##### DATA FOR THE TASK #####

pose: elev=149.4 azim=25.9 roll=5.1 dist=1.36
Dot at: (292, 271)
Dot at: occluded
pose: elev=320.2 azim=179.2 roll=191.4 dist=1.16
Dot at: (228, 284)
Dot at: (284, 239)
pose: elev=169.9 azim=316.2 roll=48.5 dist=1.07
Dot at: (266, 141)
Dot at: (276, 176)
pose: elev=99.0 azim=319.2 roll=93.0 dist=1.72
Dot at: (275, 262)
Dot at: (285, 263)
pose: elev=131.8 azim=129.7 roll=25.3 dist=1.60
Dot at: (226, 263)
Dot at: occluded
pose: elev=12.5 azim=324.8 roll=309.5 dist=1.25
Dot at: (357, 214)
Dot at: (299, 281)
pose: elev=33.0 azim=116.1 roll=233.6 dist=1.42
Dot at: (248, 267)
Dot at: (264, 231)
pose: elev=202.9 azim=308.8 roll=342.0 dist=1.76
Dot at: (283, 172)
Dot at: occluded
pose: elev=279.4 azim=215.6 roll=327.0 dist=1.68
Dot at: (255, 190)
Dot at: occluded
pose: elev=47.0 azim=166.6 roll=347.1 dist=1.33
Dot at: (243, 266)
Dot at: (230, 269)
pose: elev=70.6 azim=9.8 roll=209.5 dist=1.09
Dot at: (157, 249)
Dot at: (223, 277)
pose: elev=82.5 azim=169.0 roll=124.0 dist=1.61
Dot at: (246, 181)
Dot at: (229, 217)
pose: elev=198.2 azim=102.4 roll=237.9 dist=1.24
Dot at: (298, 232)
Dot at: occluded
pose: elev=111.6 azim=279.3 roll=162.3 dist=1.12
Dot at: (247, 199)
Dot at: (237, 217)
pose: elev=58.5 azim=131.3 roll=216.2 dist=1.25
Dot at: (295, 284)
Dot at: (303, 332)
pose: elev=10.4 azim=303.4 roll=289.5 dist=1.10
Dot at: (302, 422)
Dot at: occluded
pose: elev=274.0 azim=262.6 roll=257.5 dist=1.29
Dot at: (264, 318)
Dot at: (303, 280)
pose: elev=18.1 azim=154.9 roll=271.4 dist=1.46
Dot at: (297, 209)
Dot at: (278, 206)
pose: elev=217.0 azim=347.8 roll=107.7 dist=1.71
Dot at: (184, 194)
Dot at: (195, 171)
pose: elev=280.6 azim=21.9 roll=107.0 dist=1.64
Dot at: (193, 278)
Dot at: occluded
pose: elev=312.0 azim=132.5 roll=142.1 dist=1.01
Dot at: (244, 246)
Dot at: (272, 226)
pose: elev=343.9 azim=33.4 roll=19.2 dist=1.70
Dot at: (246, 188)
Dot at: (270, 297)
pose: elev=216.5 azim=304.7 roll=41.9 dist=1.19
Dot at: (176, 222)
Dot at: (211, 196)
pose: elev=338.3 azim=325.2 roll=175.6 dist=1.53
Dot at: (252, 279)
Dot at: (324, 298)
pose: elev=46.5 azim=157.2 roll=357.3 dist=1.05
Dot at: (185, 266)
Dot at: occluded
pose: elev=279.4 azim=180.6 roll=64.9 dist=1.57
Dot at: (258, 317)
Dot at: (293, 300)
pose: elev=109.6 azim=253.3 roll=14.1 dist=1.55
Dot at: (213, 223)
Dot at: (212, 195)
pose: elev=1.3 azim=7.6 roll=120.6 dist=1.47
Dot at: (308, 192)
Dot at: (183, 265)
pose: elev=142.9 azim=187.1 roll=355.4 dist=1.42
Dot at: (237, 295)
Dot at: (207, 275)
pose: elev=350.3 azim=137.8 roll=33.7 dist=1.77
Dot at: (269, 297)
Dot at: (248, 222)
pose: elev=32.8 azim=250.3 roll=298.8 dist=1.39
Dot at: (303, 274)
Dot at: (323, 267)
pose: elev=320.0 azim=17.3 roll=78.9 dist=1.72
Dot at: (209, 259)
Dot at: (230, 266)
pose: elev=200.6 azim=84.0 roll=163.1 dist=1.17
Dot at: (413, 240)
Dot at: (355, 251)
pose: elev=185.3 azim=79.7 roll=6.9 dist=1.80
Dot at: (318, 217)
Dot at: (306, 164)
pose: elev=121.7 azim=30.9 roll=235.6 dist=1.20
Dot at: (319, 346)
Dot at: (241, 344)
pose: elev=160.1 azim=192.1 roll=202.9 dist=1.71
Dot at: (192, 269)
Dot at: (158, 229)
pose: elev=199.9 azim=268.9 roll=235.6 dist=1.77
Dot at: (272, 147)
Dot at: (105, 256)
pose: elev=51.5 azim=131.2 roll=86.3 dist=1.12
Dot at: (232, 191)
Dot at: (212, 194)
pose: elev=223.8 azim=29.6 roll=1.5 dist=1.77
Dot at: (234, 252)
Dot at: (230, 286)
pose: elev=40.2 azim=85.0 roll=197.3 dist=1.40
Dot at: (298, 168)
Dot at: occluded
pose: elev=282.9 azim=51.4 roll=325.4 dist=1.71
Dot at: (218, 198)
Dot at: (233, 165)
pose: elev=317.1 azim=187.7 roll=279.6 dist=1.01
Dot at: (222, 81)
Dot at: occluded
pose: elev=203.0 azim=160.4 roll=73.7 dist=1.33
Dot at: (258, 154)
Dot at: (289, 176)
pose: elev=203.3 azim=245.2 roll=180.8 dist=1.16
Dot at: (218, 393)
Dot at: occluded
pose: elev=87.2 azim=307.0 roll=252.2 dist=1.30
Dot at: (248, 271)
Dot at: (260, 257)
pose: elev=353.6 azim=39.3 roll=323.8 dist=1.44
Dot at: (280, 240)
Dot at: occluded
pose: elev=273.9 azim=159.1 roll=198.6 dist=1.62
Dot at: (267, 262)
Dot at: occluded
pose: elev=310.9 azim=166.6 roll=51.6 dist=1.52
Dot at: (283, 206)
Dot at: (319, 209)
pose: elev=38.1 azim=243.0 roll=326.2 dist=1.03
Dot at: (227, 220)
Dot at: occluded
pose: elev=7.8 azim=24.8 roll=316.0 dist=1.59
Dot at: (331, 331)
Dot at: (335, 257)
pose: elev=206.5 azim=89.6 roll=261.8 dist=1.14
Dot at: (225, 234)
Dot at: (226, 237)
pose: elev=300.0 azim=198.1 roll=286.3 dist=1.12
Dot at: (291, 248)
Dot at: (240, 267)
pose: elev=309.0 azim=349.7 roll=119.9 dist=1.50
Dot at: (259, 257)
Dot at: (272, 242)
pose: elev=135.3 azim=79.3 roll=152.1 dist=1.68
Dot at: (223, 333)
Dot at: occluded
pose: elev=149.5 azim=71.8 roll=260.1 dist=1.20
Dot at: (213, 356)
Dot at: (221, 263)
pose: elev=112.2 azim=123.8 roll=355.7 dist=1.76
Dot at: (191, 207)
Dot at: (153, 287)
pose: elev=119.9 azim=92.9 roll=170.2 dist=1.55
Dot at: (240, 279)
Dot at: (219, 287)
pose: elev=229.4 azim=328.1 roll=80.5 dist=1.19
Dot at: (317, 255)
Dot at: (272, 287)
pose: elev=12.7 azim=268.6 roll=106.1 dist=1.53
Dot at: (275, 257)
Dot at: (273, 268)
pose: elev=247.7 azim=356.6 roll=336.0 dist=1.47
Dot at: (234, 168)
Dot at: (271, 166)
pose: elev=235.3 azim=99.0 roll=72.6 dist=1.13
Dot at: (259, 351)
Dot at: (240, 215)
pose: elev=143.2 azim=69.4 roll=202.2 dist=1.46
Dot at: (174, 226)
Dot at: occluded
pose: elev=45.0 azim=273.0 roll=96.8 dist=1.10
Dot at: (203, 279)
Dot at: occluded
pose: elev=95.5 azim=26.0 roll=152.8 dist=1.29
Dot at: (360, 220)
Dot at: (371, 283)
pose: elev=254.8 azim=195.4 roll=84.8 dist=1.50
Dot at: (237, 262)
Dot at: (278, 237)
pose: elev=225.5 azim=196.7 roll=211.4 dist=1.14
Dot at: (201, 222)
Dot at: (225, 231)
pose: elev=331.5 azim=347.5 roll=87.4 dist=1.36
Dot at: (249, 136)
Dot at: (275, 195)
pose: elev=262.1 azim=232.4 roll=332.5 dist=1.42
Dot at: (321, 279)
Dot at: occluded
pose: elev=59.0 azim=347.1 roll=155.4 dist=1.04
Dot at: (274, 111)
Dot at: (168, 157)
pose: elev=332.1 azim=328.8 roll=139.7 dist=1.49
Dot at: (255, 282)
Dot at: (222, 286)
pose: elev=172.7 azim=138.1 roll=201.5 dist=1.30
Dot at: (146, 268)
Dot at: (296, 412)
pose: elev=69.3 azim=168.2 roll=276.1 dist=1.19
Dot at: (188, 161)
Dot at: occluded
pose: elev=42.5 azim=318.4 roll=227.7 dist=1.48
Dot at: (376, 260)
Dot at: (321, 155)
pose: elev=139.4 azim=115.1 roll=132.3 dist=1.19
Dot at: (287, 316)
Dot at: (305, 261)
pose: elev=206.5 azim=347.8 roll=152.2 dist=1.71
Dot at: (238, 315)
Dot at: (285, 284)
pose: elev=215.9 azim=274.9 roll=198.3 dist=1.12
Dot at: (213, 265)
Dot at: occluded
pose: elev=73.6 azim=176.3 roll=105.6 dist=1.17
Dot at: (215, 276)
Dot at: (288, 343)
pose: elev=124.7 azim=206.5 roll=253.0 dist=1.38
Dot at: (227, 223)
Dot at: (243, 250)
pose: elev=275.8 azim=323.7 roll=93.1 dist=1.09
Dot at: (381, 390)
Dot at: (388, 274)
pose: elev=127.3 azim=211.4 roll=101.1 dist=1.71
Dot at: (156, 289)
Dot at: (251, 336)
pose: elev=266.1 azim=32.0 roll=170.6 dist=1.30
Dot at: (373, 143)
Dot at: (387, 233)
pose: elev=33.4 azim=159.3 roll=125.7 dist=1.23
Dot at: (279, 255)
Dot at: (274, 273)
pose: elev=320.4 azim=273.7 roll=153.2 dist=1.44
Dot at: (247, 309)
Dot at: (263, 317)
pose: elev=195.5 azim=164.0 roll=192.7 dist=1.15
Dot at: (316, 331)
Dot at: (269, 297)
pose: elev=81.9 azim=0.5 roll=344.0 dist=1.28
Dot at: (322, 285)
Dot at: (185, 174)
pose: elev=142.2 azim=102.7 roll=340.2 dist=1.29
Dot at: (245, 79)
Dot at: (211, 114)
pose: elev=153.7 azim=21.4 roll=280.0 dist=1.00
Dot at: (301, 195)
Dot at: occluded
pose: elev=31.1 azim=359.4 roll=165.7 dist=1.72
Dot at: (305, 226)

#####

• EXERCISE BRIEF:
Write out the records above word for word, from the very first line through the line containing "Dot at: (299, 281)", including that line.

• WORKED SOLUTION:
pose: elev=149.4 azim=25.9 roll=5.1 dist=1.36
Dot at: (292, 271)
Dot at: occluded
pose: elev=320.2 azim=179.2 roll=191.4 dist=1.16
Dot at: (228, 284)
Dot at: (284, 239)
pose: elev=169.9 azim=316.2 roll=48.5 dist=1.07
Dot at: (266, 141)
Dot at: (276, 176)
pose: elev=99.0 azim=319.2 roll=93.0 dist=1.72
Dot at: (275, 262)
Dot at: (285, 263)
pose: elev=131.8 azim=129.7 roll=25.3 dist=1.60
Dot at: (226, 263)
Dot at: occluded
pose: elev=12.5 azim=324.8 roll=309.5 dist=1.25
Dot at: (357, 214)
Dot at: (299, 281)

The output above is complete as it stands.